▶ _What the task requires_
Reproduce the text in each of the rows below word for word, omitting the pictures.

[Items listed in a dataset]
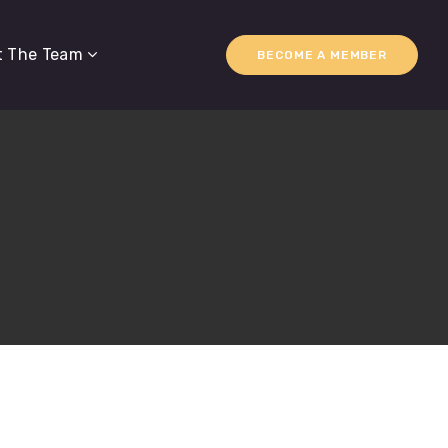
t The Team
BECOME A MEMBER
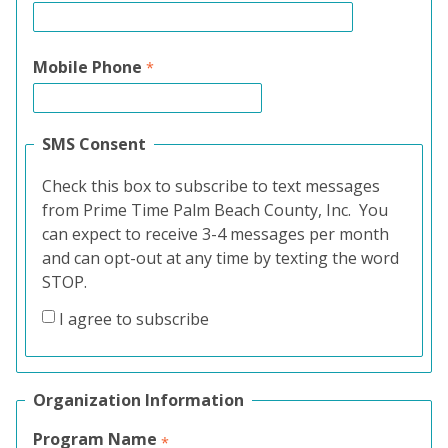
Mobile Phone
SMS Consent
Check this box to subscribe to text messages
from Prime Time Palm Beach County, Inc. You
can expect to receive 3-4 messages per month
and can opt-out at any time by texting the word
STOP.
I agree to subscribe
Organization Information
Program Name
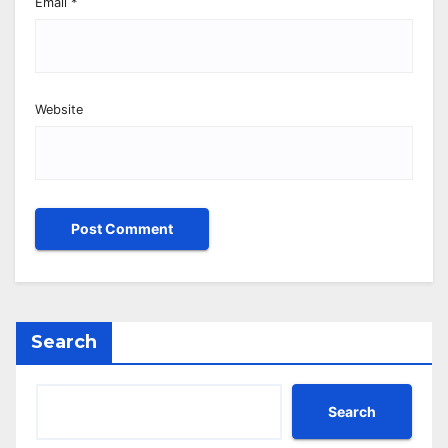
Email
*
Website
Search
Search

▶ _Response_
t The Team
BECOME A MEMBER
Mobile Phone
SMS Consent
Check this box to subscribe to text messages
from Prime Time Palm Beach County, Inc. You
can expect to receive 3-4 messages per month
and can opt-out at any time by texting the word
STOP.
I agree to subscribe
Organization Information
Program Name
Email
*
Website
Search
Search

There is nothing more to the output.